In 1947, a Bedouin shepherd boy was watching goats in the Judean wilderness near the western edge of the Dead Sea. Exploring several caves, he discovered a group of large clay jars. Inside were pieces of rolled, leather-like parchments. In 1948, the Bedouin sold seven parchments to Mr. Kando, a cobbler and antiquities dealer from Bethlehem, who eventually sold the scrolls. The most famous of the scrolls, it was discovered, was an ancient copy of the Book of Isaiah.
This valuable scroll was examined by scholars and purchased by the Hebrew University, who placed it on display at the Shrine of the Book Museum in Jerusalem. The scroll begins with the 16th chapter of Isaiah and continues through Isaiah 66. To the amazement of scholars, when this 2,000-year-old scroll was compared to the English translation of Isaiah from the 1611 King James translation of the Bible, they were both parallel, with the only exceptions being a few minor spelling differences and tense-oriented scribal errors.
This discovery was good news to believers in the inspiration of the Bible and sad news to skeptics of divine inspiration.

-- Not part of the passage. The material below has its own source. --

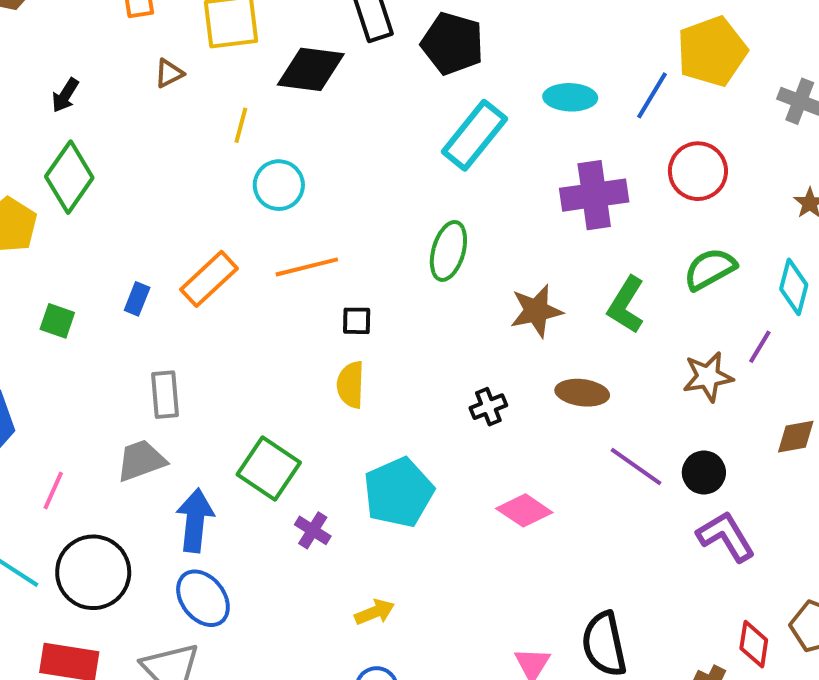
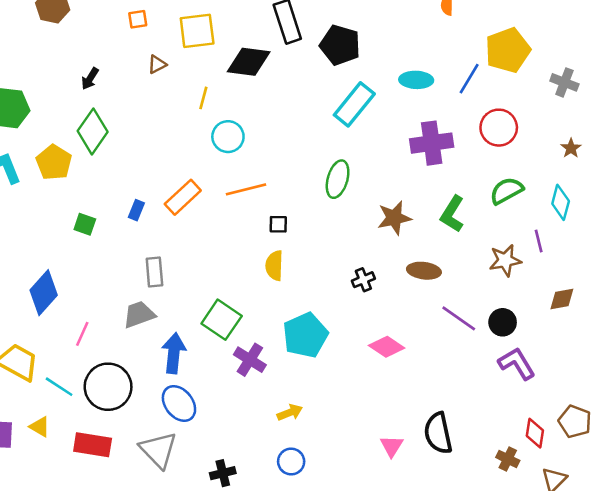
purple line: (760, 347) -> (539, 241), turned -45
purple cross: (313, 530) -> (250, 360), size x1.4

Some Western Hebrew scholars occasionally point out that there are misspelled words in certain sections of the Old Testament. These are usually identified as mistakes by the copyist. Thus the inspiration of the Scriptures is minimized by alleged human mistakes. The Jewish rabbis, however, have discovered that these so-called mistakes actually reveal a deeper meaning or a cryptic prophetic secret, indicating future events.
Mysteries of the Mistakes
When studying the Scriptures, Christian ministers often employ one of these methods to interpret or prepare a message:
The primary meaning—reading the story as a past or
The practical meaning—how the story or verse can be personally applied to us today
The prophetic meaning—how the prophetic symbols and layers reveal mysteries of the future
Jewish rabbis are taught to analyze the Torah by using four different methods. They are:
Peshat—understanding the simple meaning of the text
Remez—an allusion, or an allegorical and philosophical level of study
Drash—the regal level, the Bible is understood using riddles and parables
Sod—the hidden meaning or the mystical level 17
Christ was a master at teaching on all four levels. He taught the simple and practical life truths through the Beatitudes, yet He also revealed the riddles using parables and privately revealed the mysteries of the kingdom to His disciples (Matt. 13:11).